My first creations in the visual arts came about as a direct result of working with Peter Schuman’s Bread and Puppet Theatre in New York City in the early 1960s.  It was after performing as a masked dancer in Schuman’s TOTENDANZ production in 1962, that I began mask-making and also creating small hand puppets.  The materials I used were clay, paper mache and fabric . I also started painting in oils at that time.

I moved to San Francisco in 1964.  A prolonged trip to Mexico in 1965-66 lent inspiration to further mask-making and I had a one-woman show of masks in San Francisco in 1967.

For many years, I have participated in classes and workshops at the Fort Mason Art Center in San Francisco, studying sculpture, ceramics, printmaking, batik and fabric arts.
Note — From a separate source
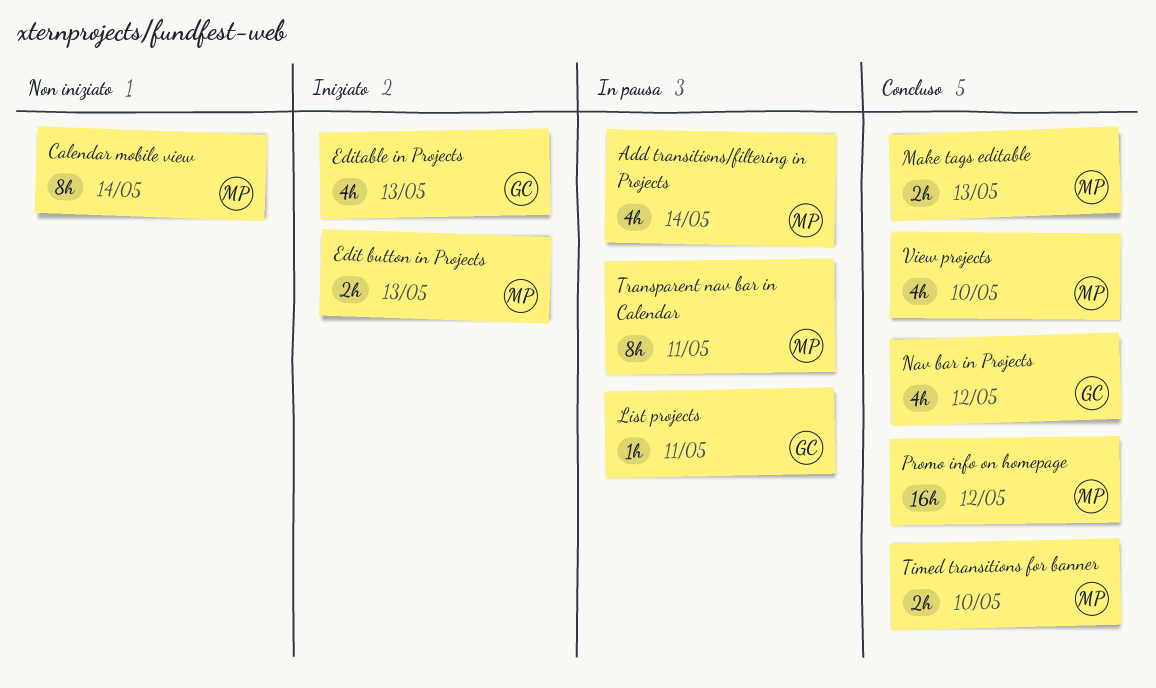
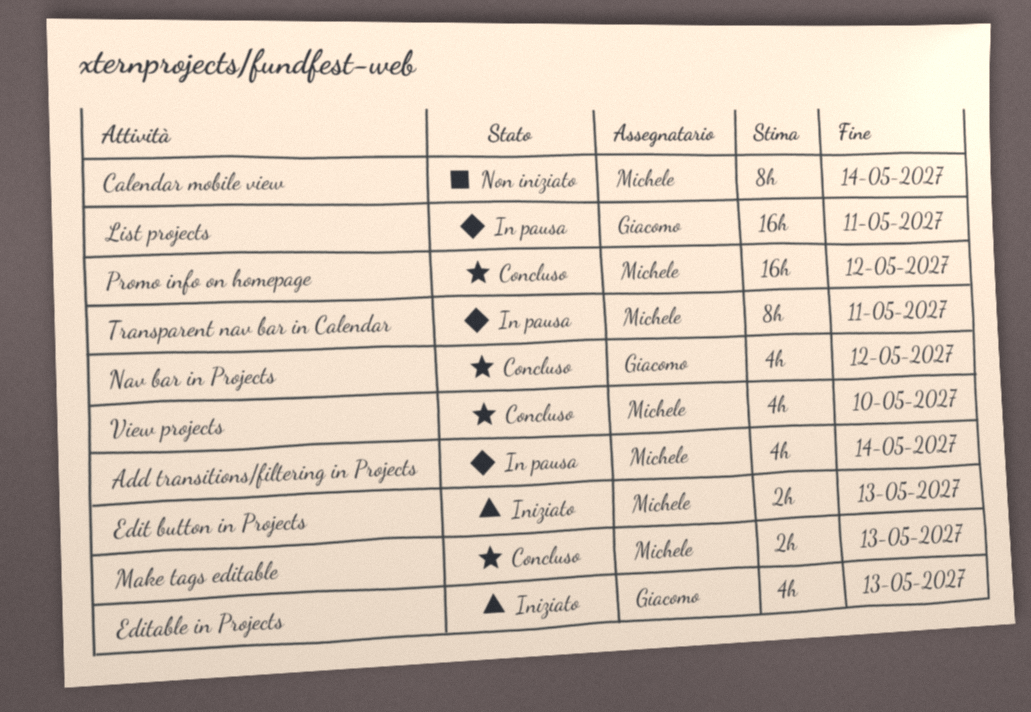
List projects, estimate: 1h -> 16h
Timed transitions for banner: present -> none

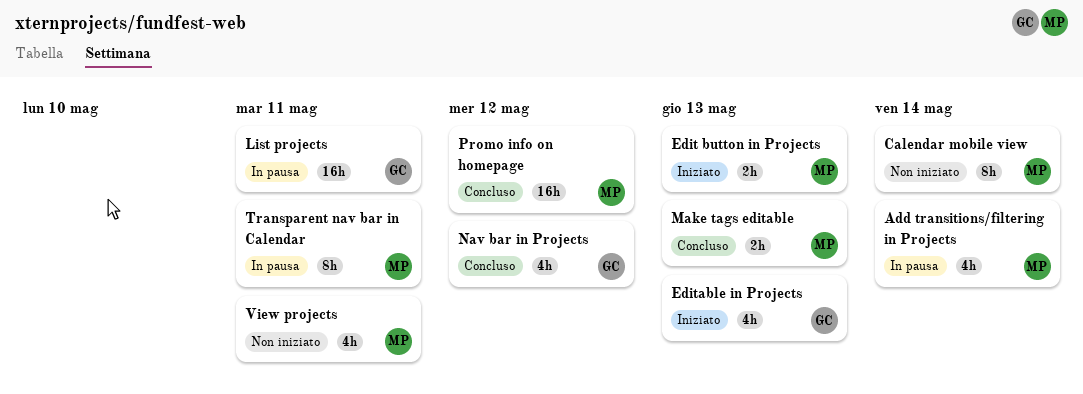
View projects, status: Concluso -> Non iniziato
View projects, due: May 10 -> May 11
I work in a variety of mediums.  I enjoy the discoveries I make when I use a wide range of materials as I attempt to translate my ideas and images into form, shape, color and texture.

Some of my work has a narrative quality.  Viewers often find themselves immediately attaching their own personal story to the subject.

I use human and animal figures in what might be called a kind of imaginary humanism.  Often my characters are in an active and happy relationship to each other: the swimmer and the seal, the woman with the octopus, the dancer with her dance and the musician with his instrument.  I attempt to infuse my work with the spirit and rhythm I find in the natural world and in my own imagination.